Monday, June 27, 2016

LEADING EDGE OF SCIENCE - Language to the Voiceless

"Teen scientist’s revolutionary speech device could grant language to the voiceless" PBS NewsHour 6/22/2016

Excerpt

SUMMARY:  At age nine, Arsh Shah Dilbagi asked his parents for a puppy; they gave him a Lego kit instead.  Undeterred, Arsh used it to construct a dog.  Now 17, the tech prodigy is still building his dreams from scratch.  His latest project is a smartphone-sized device called “Talk” that converts breath into speech, a boon for the developmentally disabled.  Special correspondent Fred de Sam Lazaro reports.

ARSH SHAH DILBAGI, Student Inventor:  Hi.  My name is Arsh Shah Dilbagi.  I’m from Panipat, India.  I love robots.  I’m good at computer science and math.  And I wish to change the world.

FRED DE SAM LAZARO (NewsHour):  He was 15 when he made this video two years ago, as a finalist in Google’s Science Fair, with a smartphone-sized device called TALK that converts breath into speech.

COMPUTER VOICE:  TALK is an innovative device for people with developmental disabilities.

FRED DE SAM LAZARO:  He is also savvy at marketing, abundantly displayed on social media.

Here he is giving a "TED Talk" in Mumbai:

ARSH SHAH DILBAGI:  I felt that, as long as you are breathing, you should be able to live, truly live.
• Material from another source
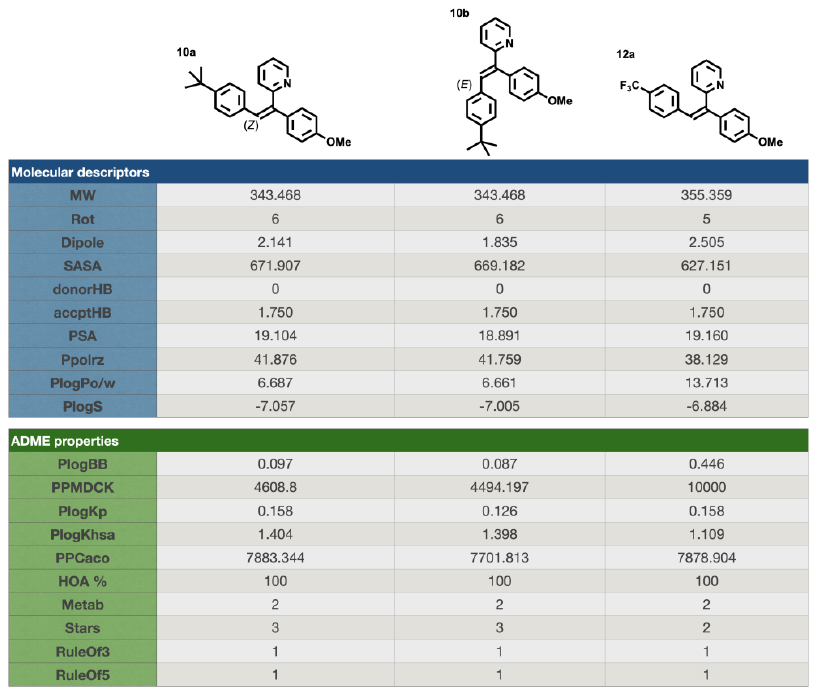
Figure 14. ADME properties and druglikeness of compounds 10a , 10b and 12a calculated with QikProp platform [38] MW: molecular weight of the molecule (recommended value: 130 – 725 g/mol).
FRED DE SAM LAZARO:  He’s always like to tinker, he says.  When his parents gave him a LEGO kit, instead of a dog, there was only one thing to do.

ARSH SHAH DILBAGI:  I made a little dog out of the LEGO kit.

The very fact that we humans are capable of creating machines which can be more capable than we ever can be, that is fascinating.  That’s just like cheating evolution.

Over the years, learned locomotion, how to control motors, how to put things together, how to make robots better.

FRED DE SAM LAZARO:  He learned to turn toys into tools.  The idea for the speech device began when he accompanied his grandmother to the hospital, he says, and saw a severely speech-impaired Parkinson’s disease patient.

ARSH SHAH DILBAGI:  I researched about everything I could about all the speech impediments.  That research went on for a long time.  And after that, I decided, OK, there are problems that I found out with the currently available solutions.

FRED DE SAM LAZARO:  He says devices now on the market, like the one used by one of his favorite authors, Stephen Hawking, all require a laptop computer, they can be invasive, and they are, of course, expensive, well beyond vast majority of people, especially in India.